The past teaches a different lesson, that epidemics are no joke, and if left unchecked, can spread into a pandemic quickly, laying waste to whole populations and changing the course of history. Over 75 million were wiped out by the bubonic plague, one-third of all of Europe at the time. Around 95% of the population of the America’s was decimated by the arrival of Europeans, the majority of which were snuffed out by small pox and other such diseases. As recently as 1918, a mere three or four generations ago, between 30 and 50 million worldwide were wiped out by the 1918-1919 flu pandemic. Today, we even have a resurgence of whooping cough and even measles—an illness that was all but wiped out in the year 2000. So how prepared are we for the next epidemic or even pandemic?

Dr. Ken Stuart is the founder and a professor at the Center for Infectious Disease Research at the University of Washington, Seattle. In a recent NPR interview, Dr. Stuart admitted that little research is done on potentially harmful diseases until thousands of people have already become infected. Due to this, U.S. scientists are starting from scratch with the Zika virus. They are playing catch up.
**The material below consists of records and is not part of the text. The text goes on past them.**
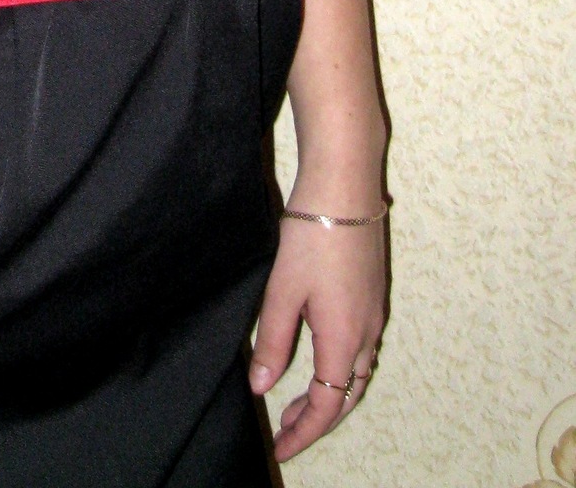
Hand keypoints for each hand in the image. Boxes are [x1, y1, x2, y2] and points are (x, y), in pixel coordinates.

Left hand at [249, 203, 385, 461]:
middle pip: (348, 395)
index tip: (281, 448)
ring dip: (332, 394)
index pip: (327, 405)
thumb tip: (262, 386)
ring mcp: (375, 313)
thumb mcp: (283, 291)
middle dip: (318, 418)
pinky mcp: (374, 295)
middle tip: (287, 428)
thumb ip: (273, 342)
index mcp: (344, 339)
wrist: (346, 189)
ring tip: (299, 399)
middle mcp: (367, 333)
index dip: (304, 432)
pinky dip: (342, 370)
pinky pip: (363, 350)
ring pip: (358, 373)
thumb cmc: (312, 237)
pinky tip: (322, 357)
Dr. Stuart recommends setting aside resources to be proactive. “Much of the funding that's devoted to infectious diseases today is in reaction to outbreaks and therefore we're not generally prepared to respond quickly,” he said. Dr. Stuart did say that there is continual analysis on how funding agencies operate. There are also ongoing conversations between the federal government and private organizations.
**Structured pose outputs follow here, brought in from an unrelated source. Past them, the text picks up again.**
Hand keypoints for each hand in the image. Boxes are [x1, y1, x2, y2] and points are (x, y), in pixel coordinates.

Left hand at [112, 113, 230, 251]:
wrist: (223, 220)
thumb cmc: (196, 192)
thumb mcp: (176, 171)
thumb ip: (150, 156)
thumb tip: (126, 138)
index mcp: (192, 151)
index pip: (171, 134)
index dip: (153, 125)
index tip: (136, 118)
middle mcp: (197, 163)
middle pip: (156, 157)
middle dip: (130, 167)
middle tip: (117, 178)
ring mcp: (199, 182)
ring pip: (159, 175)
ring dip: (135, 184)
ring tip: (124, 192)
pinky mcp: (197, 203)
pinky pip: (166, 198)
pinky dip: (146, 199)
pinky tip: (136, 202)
Peter Daszak is the president of the EcoHealth Alliance—a nonprofit concerned with global health. Daszak says that today we are at greater risk of a full-blown pandemic than at any other time in history. He blames the ease of international travel and global commerce.

Spraying for mosquitoes to stop Zika’s spread. 

At least in developed countries we have good sanitation, a solid public health infrastructure, which can identify and stop outbreaks, and know how to treat victims, institute quarantines, and put in place other measures to stop worrisome diseases from spreading. In developing nations with fewer doctors and less developed sanitation and healthcare systems, epidemics run rampant with little to stop them.

Today, it is possible to locate where a disease originates and who the possible candidates are to acquire and spread the contagion. There are two major kinds of diseases that can cause an epidemic. The first is from microbes who inhabit a human host. These are more easily contained. The second and more dangerous is those that come from an animal reservoir. They crossover and start infecting humans. This happens mostly in a tropical regions inhabited by developing countries where the animal-human contact rate is high. Once it attaches to a human host, it spreads person-to-person, gets into the city, and from there can spread to other regions, becoming an epidemic or other countries, creating a pandemic.

There is a lot emergency managers and public health officials can do to tamp down an outbreak once it has started. Preventing the next one from occurring however will mean more investment in research, as well as strengthening the public health infrastructure and healthcare systems of developing nations. Particular regions of concern include Africa, Central Asia, and Latin America.

Many countries have improved their public health systems on their own such as Ethiopia and Vietnam. And the U.S. has pledged to help 30 countries catch up. Is this enough? And what about more funding for proper research? While these efforts are helpful, they may not be enough. And proper investment and the allocation of more resources seems less than forthcoming.